PROBLEM. Please update the rows below, replacing "RON" with "EUR" wherever it occurs and leaving everything else unchanged. Leave the pictures out of your answer.

SUPPLIED MATERIAL.
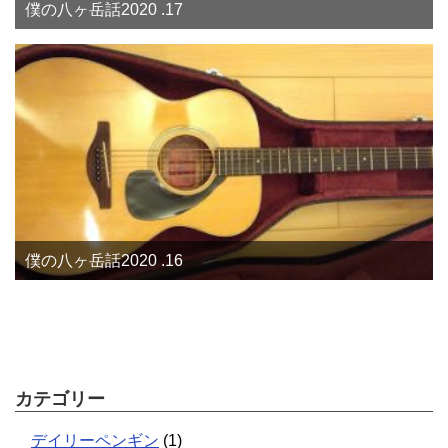
僕の八ヶ岳話2020 .17
僕の八ヶ岳話2020 .16
カテゴリー
デイリーペンギン
(1)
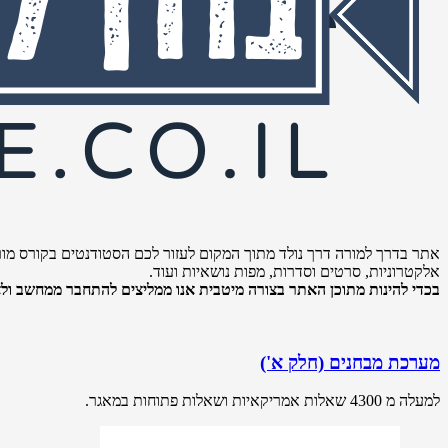
אתר בדרך למורה דרך נולד מתוך המקום לעזור לכם הסטודנטים בקורס מור
אלקטרוניות, סרטים וסדרות, מפות נושאיות ועוד.
בכדי להינות מתוכן האתר בצורה מיטבית אנו ממליצים להתחבר ממחשב ולא 
מערכת מבחנים (חלק א')
למעלה מ 4300 שאלות אמריקאיות ושאלות פתוחות במאגר.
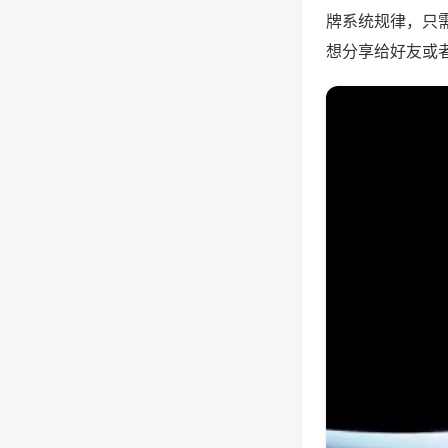
牌系统规律，只
想分享给好友或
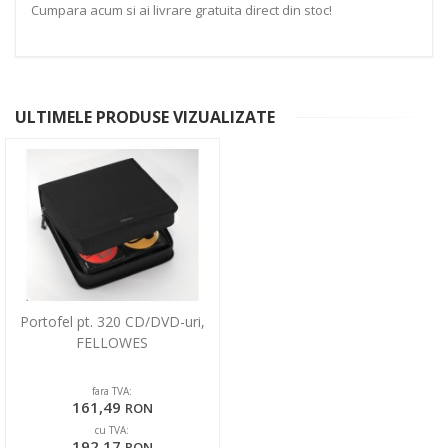
Cumpara acum si ai livrare gratuita direct din stoc!
ULTIMELE PRODUSE VIZUALIZATE
Portofel pt. 320 CD/DVD-uri,
FELLOWES
fara TVA:
161,49
RON
cu TVA:
192,17
RON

ANSWER TO THIS TASK.
僕の八ヶ岳話2020 .17
僕の八ヶ岳話2020 .16
カテゴリー
デイリーペンギン
(1)
אתר בדרך למורה דרך נולד מתוך המקום לעזור לכם הסטודנטים בקורס מור
אלקטרוניות, סרטים וסדרות, מפות נושאיות ועוד.
בכדי להינות מתוכן האתר בצורה מיטבית אנו ממליצים להתחבר ממחשב ולא 
מערכת מבחנים (חלק א')
למעלה מ 4300 שאלות אמריקאיות ושאלות פתוחות במאגר.
牌系统规律，只
想分享给好友或
Cumpara acum si ai livrare gratuita direct din stoc!
ULTIMELE PRODUSE VIZUALIZATE
Portofel pt. 320 CD/DVD-uri,
FELLOWES
fara TVA:
161,49
EUR
cu TVA:
192,17
EUR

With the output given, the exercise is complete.